South Korean women run to a safe place during the anti-terror drill on the sidelines of South Korea-US joint military exercises, called ‘Ulchi Freedom Guardian’, at a subway station in Seoul yesterday.


AFP/Seoul



South Korea launched a military drill yesterday with the US against a simulated North Korean invasion, even as a recent easing of tensions between Seoul and Pyongyang gathered momentum.
Although the annual Ulchi Freedom Guardian drill is largely played out on computers, it involves more than 80,000 South Korean and US troops and has repeatedly been condemned by Pyongyang as a provocative war rehearsal.
This year, however, the criticism from the North has been relatively muted as both Koreas have focused on reopening a joint industrial zone that was closed in April at the height of a surge in military tensions on the divided peninsula.
After seven rounds of negotiations, the two rivals agreed last week on a framework for resuming operations at the Kaesong zone, which is an important hard currency earner for the impoverished North.
Building on that breakthrough, South Korean President Park Geun-Hye urged Pyongyang to “open its heart” and resume reunions — suspended three years ago — for families separated since the 1950-53 war.
The North on Sunday agreed to hold talks on the issue and also proposed re-starting South Korean tours to its Mount Kumgang resort.
The sudden flurry of proposals and positive responses come just three months after the two Koreas found themselves on a virtual war footing with the North hurling threats of pre-emptive nuclear strikes.
The crisis in April and May was triggered by the North’s third nuclear test in February and fanned by a series of large-scale South Korea-US military exercises.
Park Hyeong-Jung, an analyst at the Korea Institute for National Unification, said any North-South thaw was inherently limited by the North’s refusal to give up its pursuit of a nuclear deterrent.
“Unless the North takes some tangible steps for denuclearisation, it will be hard (for Seoul) to resume the Mount Kumgang tours that pump a huge amount of money into the North’s regime, or other cross-border projects,” he said.
The defensive 10-day joint drill that kicked off yesterday is relatively low key, with participating troops largely confined to barracks and no high-visibility land, sea or air manoeuvres.
Last month, the North’s ruling-party newspaper Rodong Sinmun had warned that going ahead with the exercise could bring the peninsula “to the brink of war.”
But since then it has said little and there has been no repeat of the bellicose rhetoric that was thrown at joint drills earlier this year.
Presiding over a meeting of her National Security Council yesterday, President Park stressed that Seoul could never afford to let its guard down.
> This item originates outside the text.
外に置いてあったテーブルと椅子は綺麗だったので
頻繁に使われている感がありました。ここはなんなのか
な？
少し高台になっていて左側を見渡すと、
“No matter how peaceful things are, a crisis would come if we forget about war,” her spokeswoman quoted Park as saying.
“It is very important to ensure firm security preparedness in any circumstances,” Park said.
The armistice that ended the Korean War was never formalised with a treaty, meaning the two Koreas remain technically at war to this day.
Red Cross officials from both countries will hold talks on Friday on resuming family reunions.
Millions of Koreans were left separated by the war, which sealed the peninsula’s division. Most have died without having had a chance to meet family members last seen six decades ago.
About 72,000 South Koreans from separated families — nearly half of them aged over 80 — are still alive and waiting for a rare chance to join the highly competitive reunion events, which select only up to a few hundred participants each time.
At the reunions, North and South Koreans typically meet in the North for two or three days before the South Koreans — many in tears — head home again.
For those too infirm to travel, reunions via video conferencing have been arranged in recent years.
The last event took place in late 2010, after which the programme was suspended in the wake of North Korea’s shelling of a South Korean border island.
As for the North’s proposal on re-opening the Mount Kumgang resort, working-level talks have been set for Thursday.
Kumgang was the first major inter-Korean co-operation project, and thousands of South Koreans visited the Seoul-funded resort in the North between 1998 and 2008.
The South suspended the tours — another rare source of hard currency for Pyongyang — after a North Korean soldier in 2008 shot dead a female tourist who strayed into a restricted zone.